8. The Couch by Alanis Morissette, from Supposed Former Infatuation Junkie
I was one of the 6 people in America who didn’t own a copy of Jagged Little Pill already when this album came out, so this was actually the one I got first after having my attention attracted by the video for Thank U. I liked this song in particular because of its perspective–I think this was the first time I was really aware of someone singing from a point of view that wasn’t their own and that was such a neat idea to me. Plus I’ve always loved words, so her tendency to cram every syllable she can into a song as opposed to following verse/chorus/verse structure was something I liked. Listening to this now, there’s something about it that kind of makes me cringe, but I can’t figure out what, since I still kind of like it. Maybe it’s just the memories attached to it, but then that’s actually something to be said for the music itself.

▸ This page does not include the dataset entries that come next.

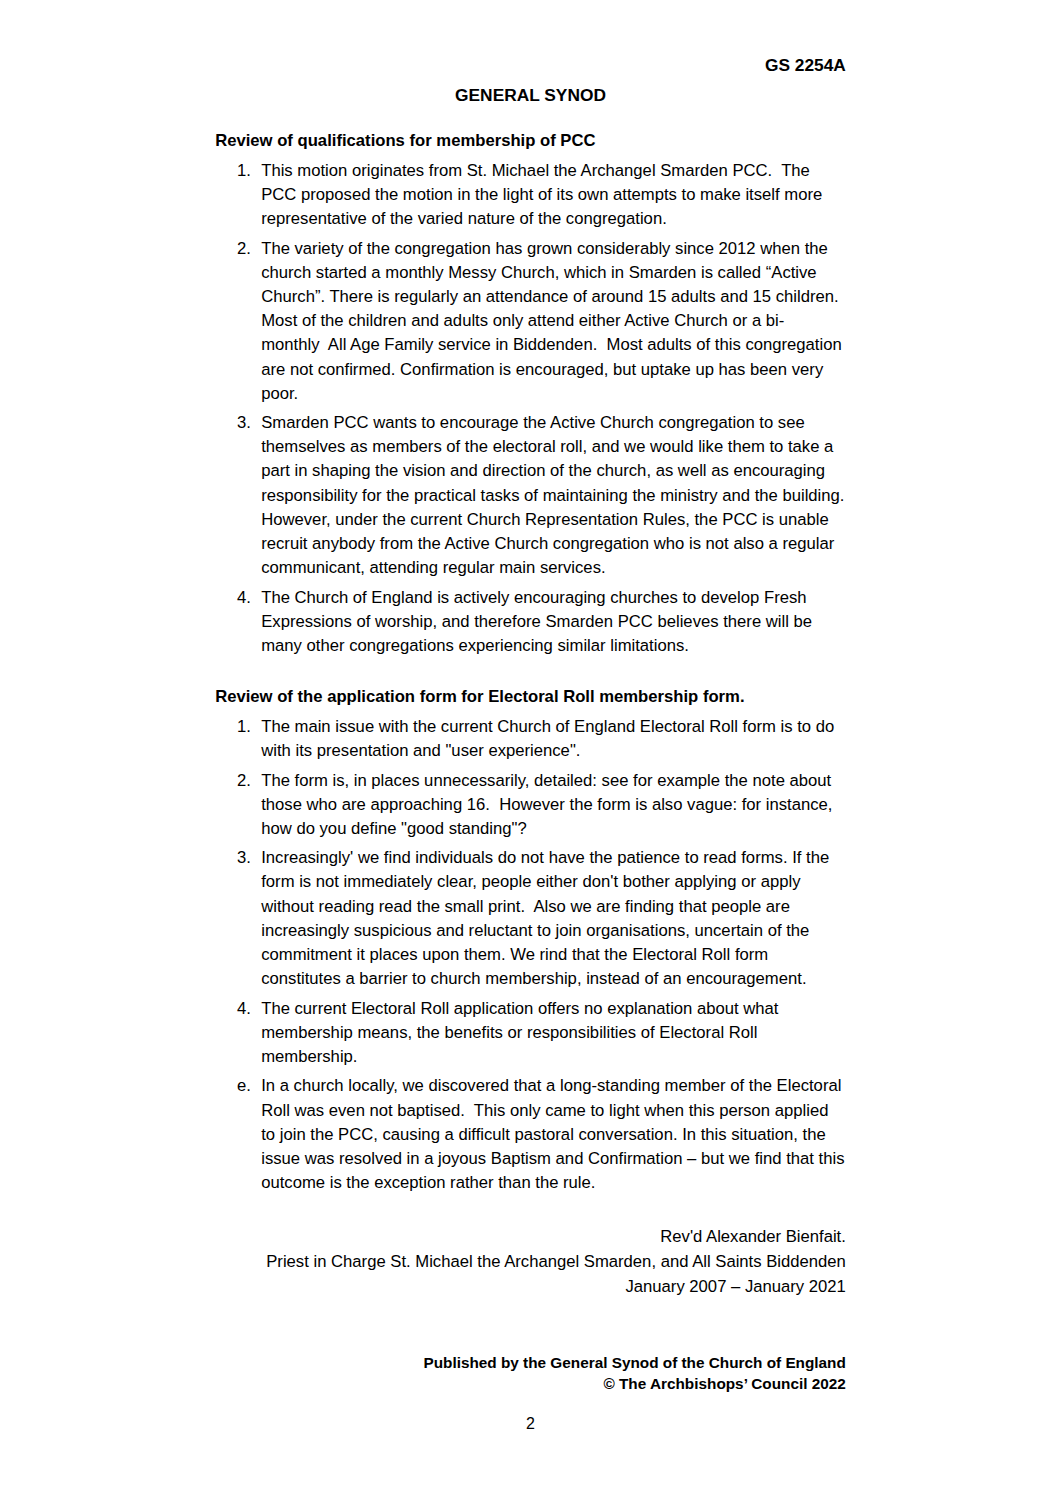GS 2254A
GENERAL SYNOD
Review of qualifications for membership of PCC
This motion originates from St. Michael the Archangel Smarden PCC. The PCC proposed the motion in the light of its own attempts to make itself more representative of the varied nature of the congregation.
The variety of the congregation has grown considerably since 2012 when the church started a monthly Messy Church, which in Smarden is called “Active Church”. There is regularly an attendance of around 15 adults and 15 children. Most of the children and adults only attend either Active Church or a bi-monthly All Age Family service in Biddenden. Most adults of this congregation are not confirmed. Confirmation is encouraged, but uptake up has been very poor.
Smarden PCC wants to encourage the Active Church congregation to see themselves as members of the electoral roll, and we would like them to take a part in shaping the vision and direction of the church, as well as encouraging responsibility for the practical tasks of maintaining the ministry and the building. However, under the current Church Representation Rules, the PCC is unable recruit anybody from the Active Church congregation who is not also a regular communicant, attending regular main services.
The Church of England is actively encouraging churches to develop Fresh Expressions of worship, and therefore Smarden PCC believes there will be many other congregations experiencing similar limitations.
Review of the application form for Electoral Roll membership form.
The main issue with the current Church of England Electoral Roll form is to do with its presentation and "user experience".
The form is, in places unnecessarily, detailed: see for example the note about those who are approaching 16. However the form is also vague: for instance, how do you define "good standing"?
Increasingly' we find individuals do not have the patience to read forms. If the form is not immediately clear, people either don't bother applying or apply without reading read the small print. Also we are finding that people are increasingly suspicious and reluctant to join organisations, uncertain of the commitment it places upon them. We rind that the Electoral Roll form constitutes a barrier to church membership, instead of an encouragement.
The current Electoral Roll application offers no explanation about what membership means, the benefits or responsibilities of Electoral Roll membership.
In a church locally, we discovered that a long-standing member of the Electoral Roll was even not baptised. This only came to light when this person applied to join the PCC, causing a difficult pastoral conversation. In this situation, the issue was resolved in a joyous Baptism and Confirmation – but we find that this outcome is the exception rather than the rule.
Rev'd Alexander Bienfait.
Priest in Charge St. Michael the Archangel Smarden, and All Saints Biddenden
January 2007 – January 2021
Published by the General Synod of the Church of England
© The Archbishops’ Council 2022
2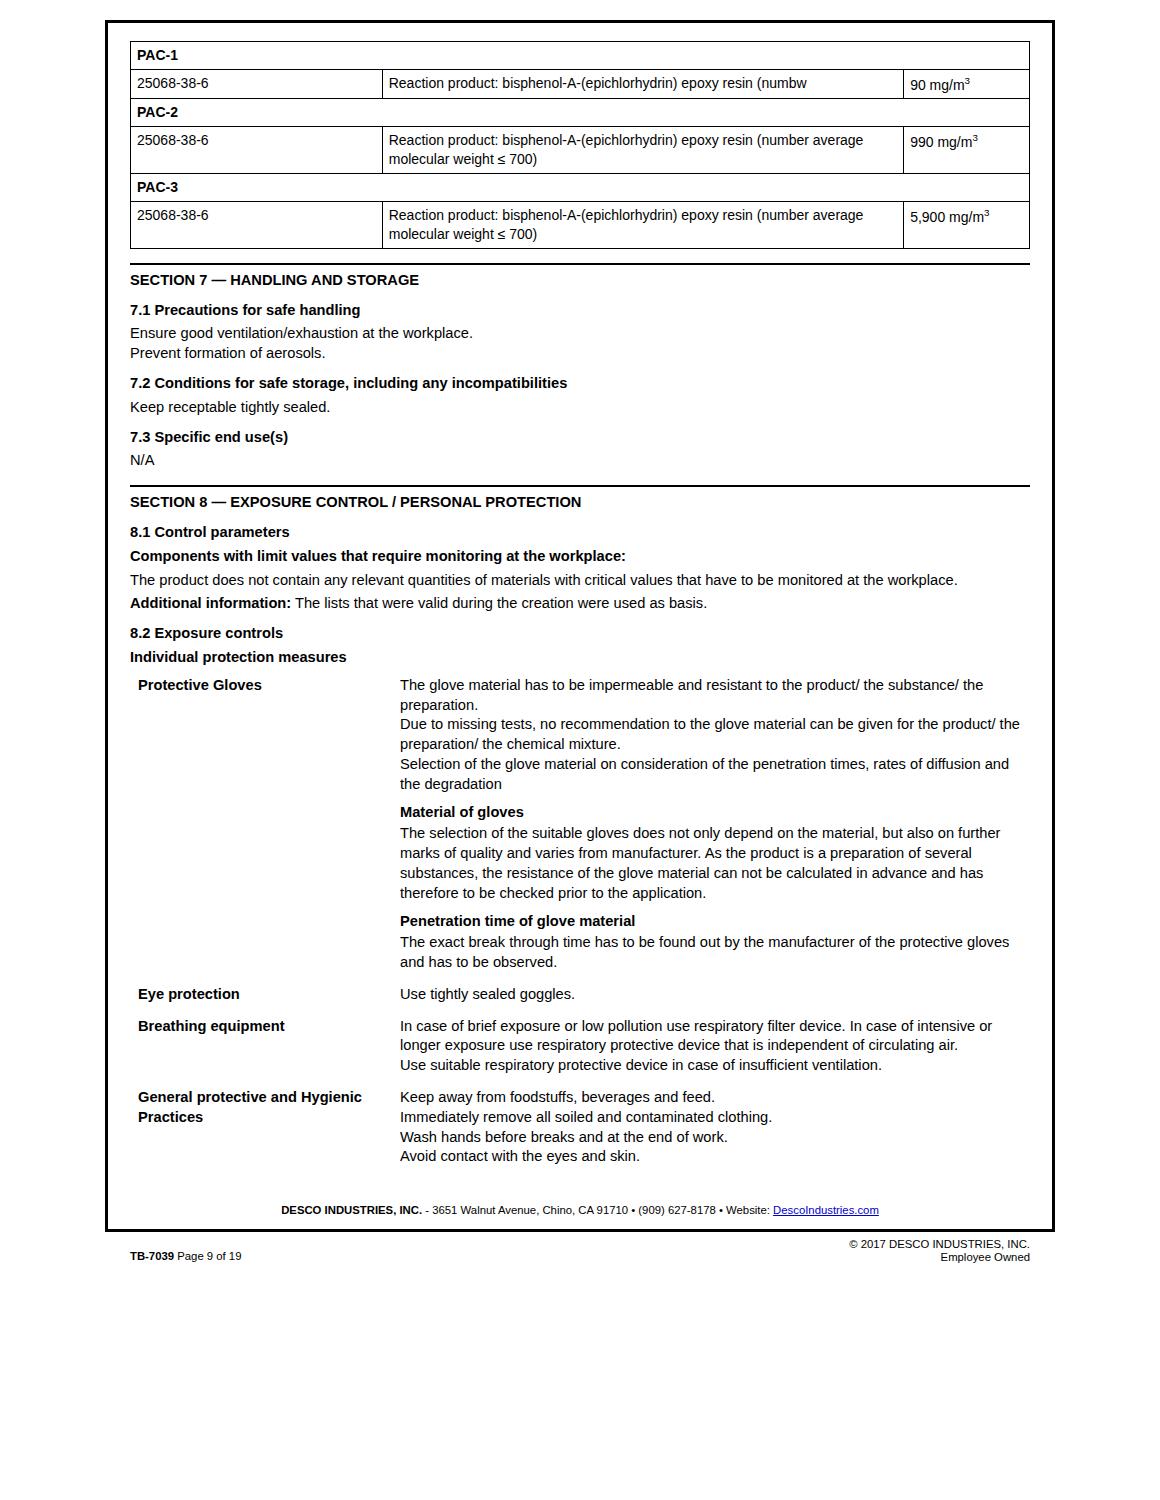| PAC-1 |
| 25068-38-6 | Reaction product: bisphenol-A-(epichlorhydrin) epoxy resin (numbw | 90 mg/m 3 |
| PAC-2 |
| 25068-38-6 | Reaction product: bisphenol-A-(epichlorhydrin) epoxy resin (number average molecular weight ≤ 700) | 990 mg/m 3 |
| PAC-3 |
| 25068-38-6 | Reaction product: bisphenol-A-(epichlorhydrin) epoxy resin (number average molecular weight ≤ 700) | 5,900 mg/m 3 |
SECTION 7 — HANDLING AND STORAGE
7.1 Precautions for safe handling
Ensure good ventilation/exhaustion at the workplace.
Prevent formation of aerosols.
7.2 Conditions for safe storage, including any incompatibilities
Keep receptable tightly sealed.
7.3 Specific end use(s)
N/A
SECTION 8 — EXPOSURE CONTROL / PERSONAL PROTECTION
8.1 Control parameters
Components with limit values that require monitoring at the workplace:
The product does not contain any relevant quantities of materials with critical values that have to be monitored at the workplace.
Additional information: The lists that were valid during the creation were used as basis.
8.2 Exposure controls
Individual protection measures
| Protective Gloves | The glove material has to be impermeable and resistant to the product/ the substance/ the preparation. Due to missing tests, no recommendation to the glove material can be given for the product/ the preparation/ the chemical mixture. Selection of the glove material on consideration of the penetration times, rates of diffusion and the degradation Material of gloves The selection of the suitable gloves does not only depend on the material, but also on further marks of quality and varies from manufacturer. As the product is a preparation of several substances, the resistance of the glove material can not be calculated in advance and has therefore to be checked prior to the application. Penetration time of glove material The exact break through time has to be found out by the manufacturer of the protective gloves and has to be observed. |
| Eye protection | Use tightly sealed goggles. |
| Breathing equipment | In case of brief exposure or low pollution use respiratory filter device. In case of intensive or longer exposure use respiratory protective device that is independent of circulating air. Use suitable respiratory protective device in case of insufficient ventilation. |
| General protective and Hygienic Practices | Keep away from foodstuffs, beverages and feed. Immediately remove all soiled and contaminated clothing. Wash hands before breaks and at the end of work. Avoid contact with the eyes and skin. |
DESCO INDUSTRIES, INC. - 3651 Walnut Avenue, Chino, CA 91710 • (909) 627-8178 • Website: DescoIndustries.com
TB-7039 Page 9 of 19
© 2017 DESCO INDUSTRIES, INC.
Employee Owned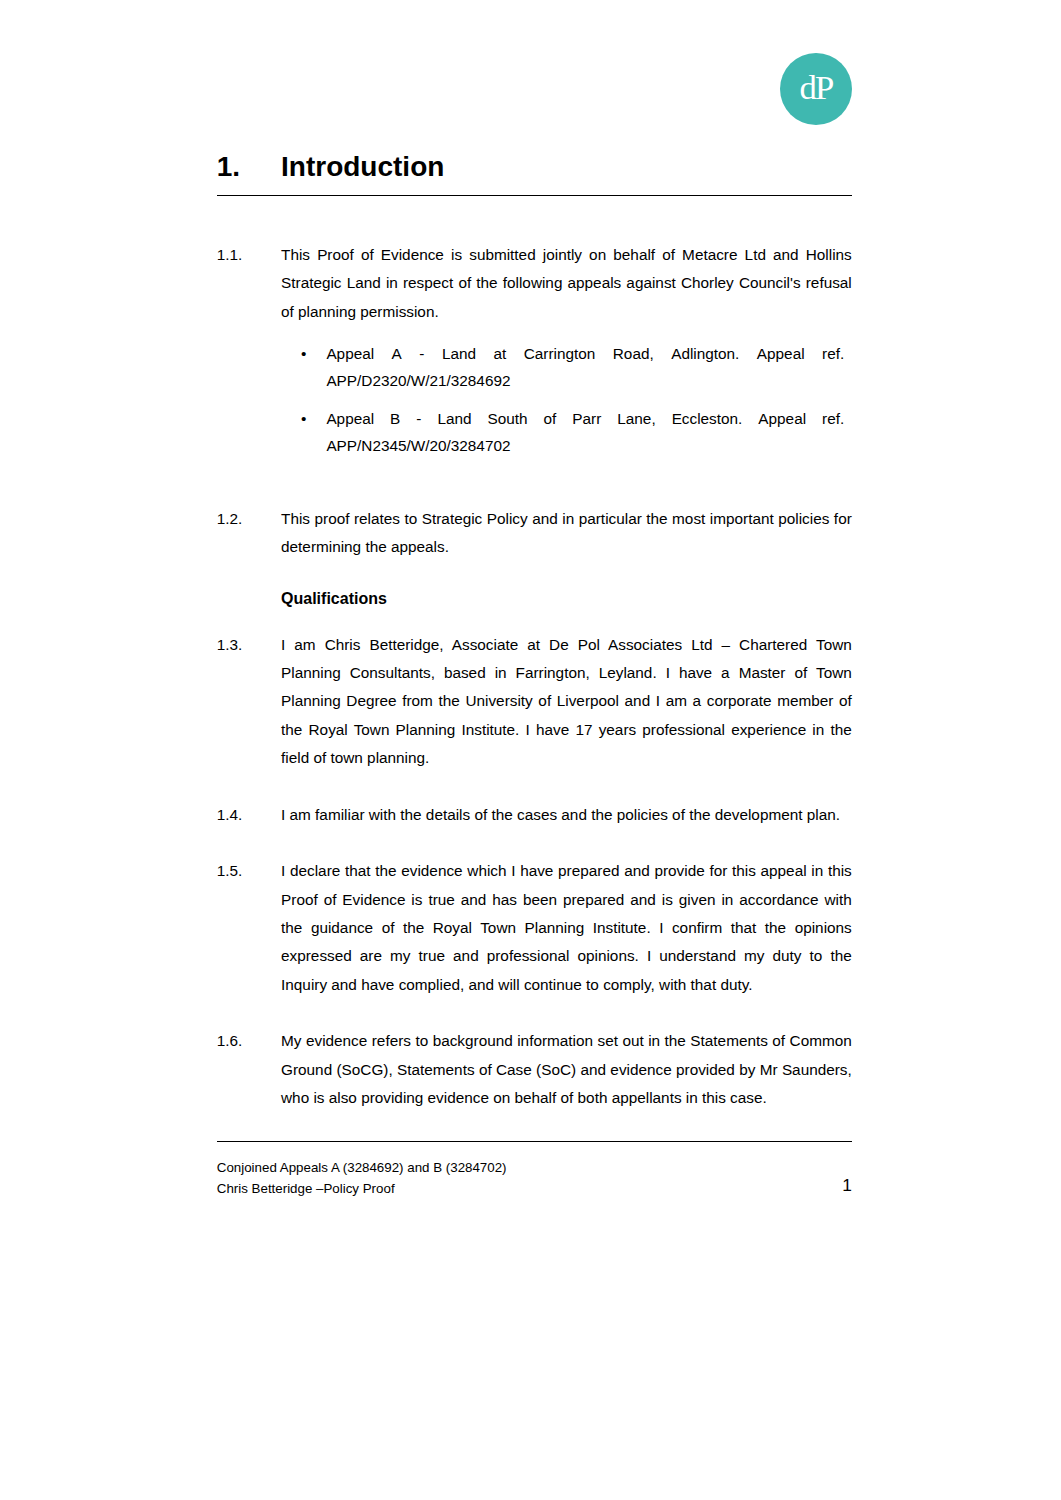dP
1. Introduction
1.1. This Proof of Evidence is submitted jointly on behalf of Metacre Ltd and Hollins Strategic Land in respect of the following appeals against Chorley Council's refusal of planning permission.
•Appeal A - Land at Carrington Road, Adlington. Appeal ref. APP/D2320/W/21/3284692
•Appeal B - Land South of Parr Lane, Eccleston. Appeal ref. APP/N2345/W/20/3284702
1.2. This proof relates to Strategic Policy and in particular the most important policies for determining the appeals.
Qualifications
1.3. I am Chris Betteridge, Associate at De Pol Associates Ltd – Chartered Town Planning Consultants, based in Farrington, Leyland. I have a Master of Town Planning Degree from the University of Liverpool and I am a corporate member of the Royal Town Planning Institute. I have 17 years professional experience in the field of town planning.
1.4. I am familiar with the details of the cases and the policies of the development plan.
1.5. I declare that the evidence which I have prepared and provide for this appeal in this Proof of Evidence is true and has been prepared and is given in accordance with the guidance of the Royal Town Planning Institute. I confirm that the opinions expressed are my true and professional opinions. I understand my duty to the Inquiry and have complied, and will continue to comply, with that duty.
1.6. My evidence refers to background information set out in the Statements of Common Ground (SoCG), Statements of Case (SoC) and evidence provided by Mr Saunders, who is also providing evidence on behalf of both appellants in this case.
Conjoined Appeals A (3284692) and B (3284702)
Chris Betteridge –Policy Proof
1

9. Pretty Fly (For a White Guy) by The Offspring, from Americana
I can’t not mention this, again because it was EVERYWHERE. This was such a weird album, cos it had really ridiculous songs like this, balanced out with (at least attempts at) more serious stuff on the non-single tracks. I’m not exactly an Offspring fan these days (though Smash has its moments) but the verse lyrics to this still make me laugh.

10. Teardrop by Massive Attack, from Mezzanine
An older friend was raving about this album so I bought a copy, despite the fact that it had a big bug on the cover. I don’t think I “got” it right away–most of it I was fairly indifferent to for a couple years, but I’ve always liked this song, partially just because I love Liz Fraser’s voice (it was a time before I learned who that actually was). The more I listened to it and the older I got, the more I started to figure out “You know, most of what I listen to isn’t this good.” And now I go back and listen to Mezzanine and think “How could I not have realized how note perfect this is?” It’s just interesting to think about how my taste has changed over time.

So, in the interest of spurring a discussion, what are some songs y’all remember from back in “the day,” whenever that might’ve been for you?